I know I’m cycling through the same four pictures, but for some reason, I’m not able to upload any new ones. Sorry!

There is a lot of bad stuff out there today, but the bad thing I dislike the most is this wretched take on the resurrection of Lazarus by Jesus:

https://twitter.com/ReformationCLT/status/1511308209729982475?s=20&t=qmtQNki_ff4iSQ9ey2GNiw

So, of course, it’s possible this person is trolling all Bible Readers everywhere, but it’s also possible that he really thinks that this is what the text is about. Either way, I just want to go on the record and say, as calmly as possible, that he’s wrong. Jesus called Lazarus to come out of the tomb not because he was trying to enact a metaphor about the oppression of LGBT people who are stuck in the closet/tomb of cultural disapprobation, but because Lazarus was actually dead and Jesus raised him to actual life. Dead people, as most currently alive people know, are not able to stand up and walk out of their tombs, on account of being dead, and so what Jesus did there was remarkable, and a foretaste of his own coming resurrection.

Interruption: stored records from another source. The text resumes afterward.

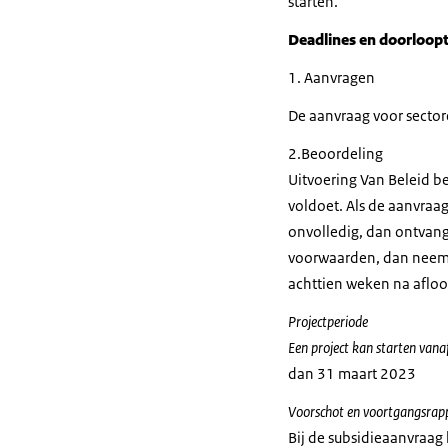
starten.
Deadlines en doorloopt
1. Aanvragen
De aanvraag voor sector
2.Beoordeling
Uitvoering Van Beleid b
voldoet. Als de aanvraag
onvolledig, dan ontvang
voorwaarden, dan neemt 
achttien weken na afloo
Projectperiode
Een project kan starten vana
dan 31 maart 2023
Voorschot en voortgangsrap
Bij de subsidieaanvraa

The thing I don’t like about right now is that people don’t seem to care about death. Why this is is probably multi-faceted. If you don’t think any judgment comes after death, a reckoning that could be uncomfortable and lasting a long time, then you probably wouldn’t care about what happens when you breathed your last. But I think another reason you might not care is because you’re so spiritually nearsighted that you have forgotten that you yourself will die. The person in this video does not really believe that he himself will die. He thinks that what is going on right now is the only thing that matters. He so desires everyone to accept him and tell him he’s lovely now, that he is not able to wonder what God might think about him for eternity.

And that is the definition of utter, ruinous, death-dealing foolishness. God will not be mocked. Get off TikTok, sir, and beg God to apply the blood of his perfect sacrifice to you so that you can be forgiven of your sins and gain eternal life. In the spirit of Jesus, this kind of commitment to sin and death makes me weep, and to long ever more for the actual resurrection.